En cierta ocasión, meses después de la partida de Úrsula, empezaron a suceder cosas extrañas. Un frasco vacío que durante mucho tiempo estuvo olvidado en un armario se hizo tan pesado que fue imposible moverlo. Una cazuela de agua colocada en la mesa de trabajo hirvió sin fuego durante media hora hasta evaporarse por completo. José Arcadio Buendía y su hijo observaban aquellos fenómenos con asustado alborozo, sin legrar explicárselos, pero interpretándolos como anuncios de la materia. Un día la canastilla de Amaranta empezó a moverse con un impulso propio y dio una vuelta completa en el cuarto, ante la consternación de Aureliano, que se apresuró a detenerla. Pero su padre no se alteró. Puso la canastilla en su puesto y la amarró a la pata de una mesa, convencida de que el acontecimiento esperado era inminente. Fue en esa ocasión cuando Aureliano le oyó decir:
—Si no temes a Dios, témele a los metales.

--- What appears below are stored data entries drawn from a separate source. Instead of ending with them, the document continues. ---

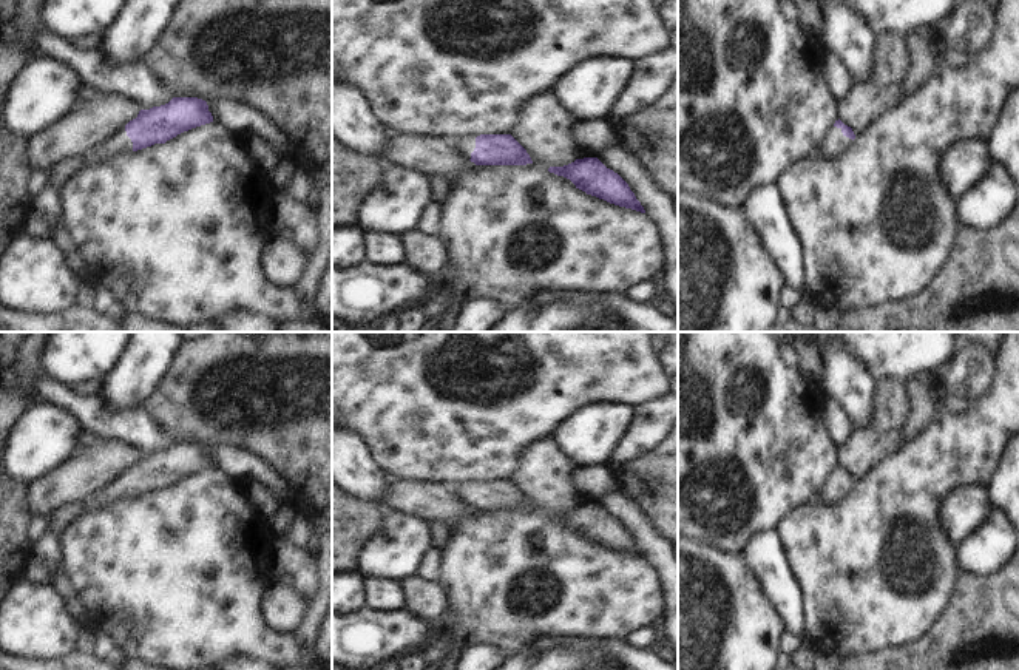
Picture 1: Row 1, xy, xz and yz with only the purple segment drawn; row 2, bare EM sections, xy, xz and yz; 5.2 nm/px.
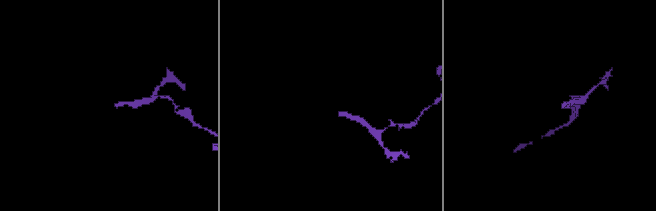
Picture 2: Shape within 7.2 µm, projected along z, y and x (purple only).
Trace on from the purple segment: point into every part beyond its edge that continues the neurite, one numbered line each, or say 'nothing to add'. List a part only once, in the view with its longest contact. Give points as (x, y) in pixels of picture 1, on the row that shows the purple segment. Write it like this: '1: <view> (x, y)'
1: xy (119, 142)

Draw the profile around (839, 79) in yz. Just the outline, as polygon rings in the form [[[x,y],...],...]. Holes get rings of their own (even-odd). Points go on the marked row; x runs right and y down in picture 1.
[[[826,54],[823,74],[826,77],[829,91],[837,103],[851,93],[854,76],[837,56]]]

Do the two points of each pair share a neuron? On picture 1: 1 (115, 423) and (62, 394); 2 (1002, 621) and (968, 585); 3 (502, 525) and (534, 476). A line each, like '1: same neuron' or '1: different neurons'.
1: same neuron
2: same neuron
3: same neuron

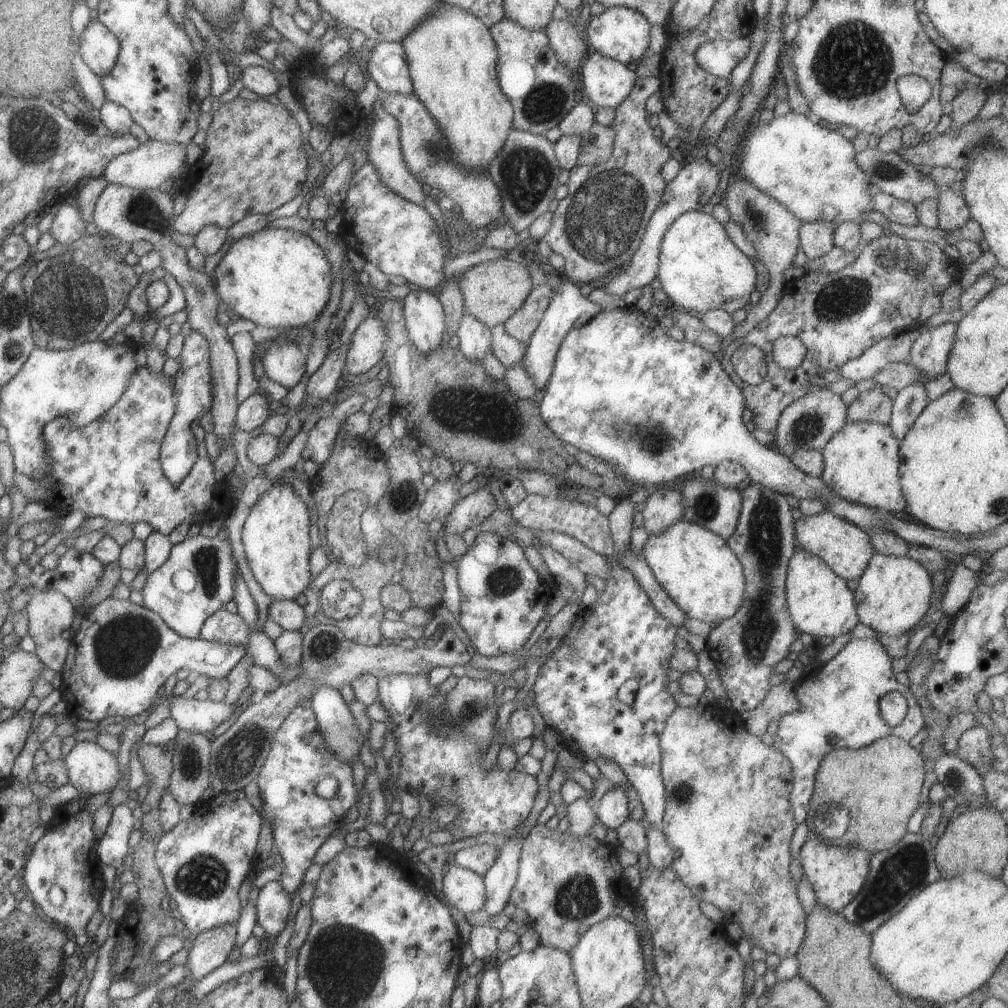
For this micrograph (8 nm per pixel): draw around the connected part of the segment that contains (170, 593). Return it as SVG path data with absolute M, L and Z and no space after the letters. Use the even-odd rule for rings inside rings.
M224 529L213 538L191 536L172 546L167 560L147 575L145 585L140 590L142 606L155 612L168 628L182 638L198 638L203 622L233 598L233 582L240 573L231 551L228 533ZM180 569L186 569L195 576L195 588L191 592L180 592L171 582L173 573Z

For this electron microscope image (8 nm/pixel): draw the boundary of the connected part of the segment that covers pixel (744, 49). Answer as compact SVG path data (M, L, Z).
M750 37L730 41L715 39L703 42L693 58L704 72L718 78L728 78L731 70L749 53Z

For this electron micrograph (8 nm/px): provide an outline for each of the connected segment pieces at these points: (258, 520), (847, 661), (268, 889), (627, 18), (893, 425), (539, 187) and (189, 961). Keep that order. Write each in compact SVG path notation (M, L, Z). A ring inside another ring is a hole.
M274 479L271 488L249 511L241 530L243 551L253 578L270 599L293 600L305 590L309 579L311 552L309 514L304 502L290 486Z
M877 637L851 639L821 668L806 670L796 684L799 708L778 718L777 732L772 746L787 758L792 772L789 804L795 824L803 823L815 784L815 773L821 759L837 749L866 747L874 740L893 735L904 741L913 738L924 728L924 718L916 698L905 686L897 683L892 671L891 657ZM898 692L906 700L906 715L894 727L883 722L878 709L880 696Z
M272 881L266 882L261 889L254 891L252 898L256 907L256 922L265 931L264 937L275 938L275 934L279 935L286 925L287 916L291 910L289 896L285 894L279 882Z
M606 7L599 16L591 16L585 32L585 43L590 51L627 65L644 57L648 51L650 22L639 12L627 7Z
M915 383L906 386L898 390L892 400L888 426L897 440L901 440L905 436L917 416L927 406L928 402L923 385L923 383Z
M514 127L509 130L503 148L495 154L497 156L489 162L487 172L499 190L504 222L515 233L519 233L547 211L549 203L554 199L555 189L560 186L557 177L562 170L557 164L553 143L544 135L527 133Z
M236 924L217 926L197 934L187 952L185 974L189 974L194 982L211 973L226 961L234 948L235 938Z

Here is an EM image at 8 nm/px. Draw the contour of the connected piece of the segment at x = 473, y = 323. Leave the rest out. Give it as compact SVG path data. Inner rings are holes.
M463 312L459 327L455 332L459 339L458 349L469 362L480 362L485 352L490 350L491 332L490 329L479 322L477 318Z

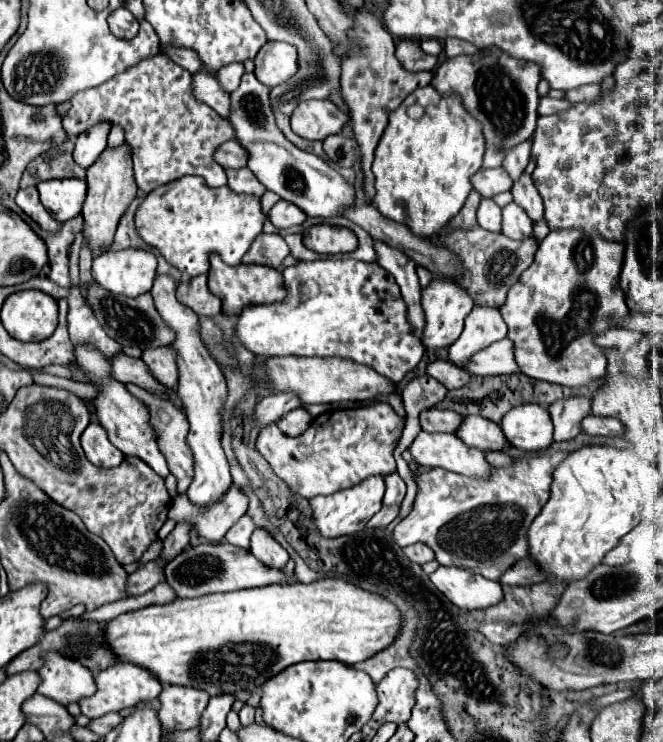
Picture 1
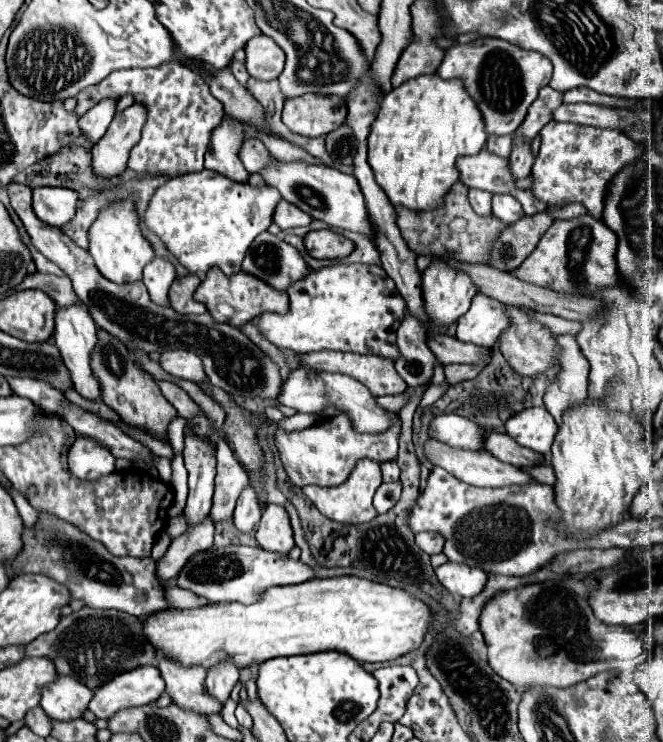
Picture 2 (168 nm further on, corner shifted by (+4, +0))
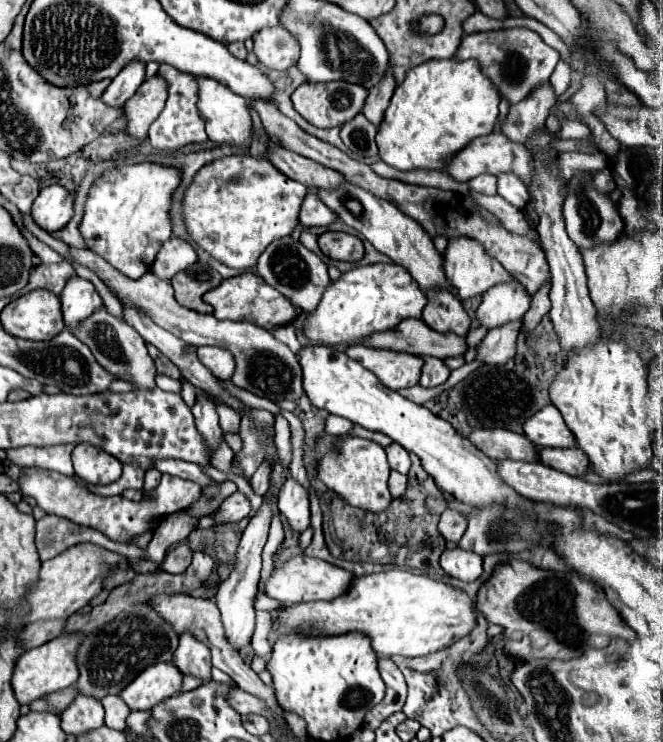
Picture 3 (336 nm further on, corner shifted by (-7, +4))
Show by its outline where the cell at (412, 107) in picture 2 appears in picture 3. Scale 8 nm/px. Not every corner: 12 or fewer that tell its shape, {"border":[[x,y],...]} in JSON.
{"border":[[473,61],[407,73],[377,131],[399,171],[443,171],[489,135],[499,93]]}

De pronto, casi cinco meses después de su desaparición, volvió Úrsula. Llegó exaltada, rejuvenecida, con ropas nuevas de un estilo desconocido en la aldea. José Arcadio Buendia apenas si pudo resistir el impacto. "¡Era esto!", gritaba. "Yo sabía que iba a ocurrir." Y lo creía de veras, porque en sus prolongados encierros, mientras manipulaba la materia, rogaba en el fondo de su corazón que el prodigio esperado no fuera el hallazgo de la piedra filosofal, ni la liberación del soplo que hace vivir los metales, ni la facultad de convertir en oro las bisagras y cerraduras de la casa, sino lo que ahora había ocurrido: el regreso de Úrsula. Pero ella no compartía su alborozo. Le dio un beso convencional, como sí no hubiera estado ausente más de una hora, y le dijo:
—Asómate a la puerta.
José Arcadio Buendía tardó mucho tiempo para restablecerse de la perplejidad cuando salió a la calle y vio la muchedumbre. No eran gitanos. Eran hombres y mujeres como ellos, de cabellos lacios y piel parda, que hablaban su misma lengua y se lamentaban de los mismos dolores. Traían mulas cargadas de cosas de comer, carretas de bueyes con muebles y utensilios domésticos, puros y simples accesorios terrestres puestos en venta sin aspavientos por los mercachifles de la realidad cotidiana. Venían del otro lado de la ciénaga, a sólo dos días de viaje, donde había pueblos que recibían el correo todos los meses y conocían las máquinas del bienestar. Úrsula no había alcanzado a los gitanos, pero encontró la ruta que su marido no pudo descubrir en su frustrada búsqueda de los grandes inventos.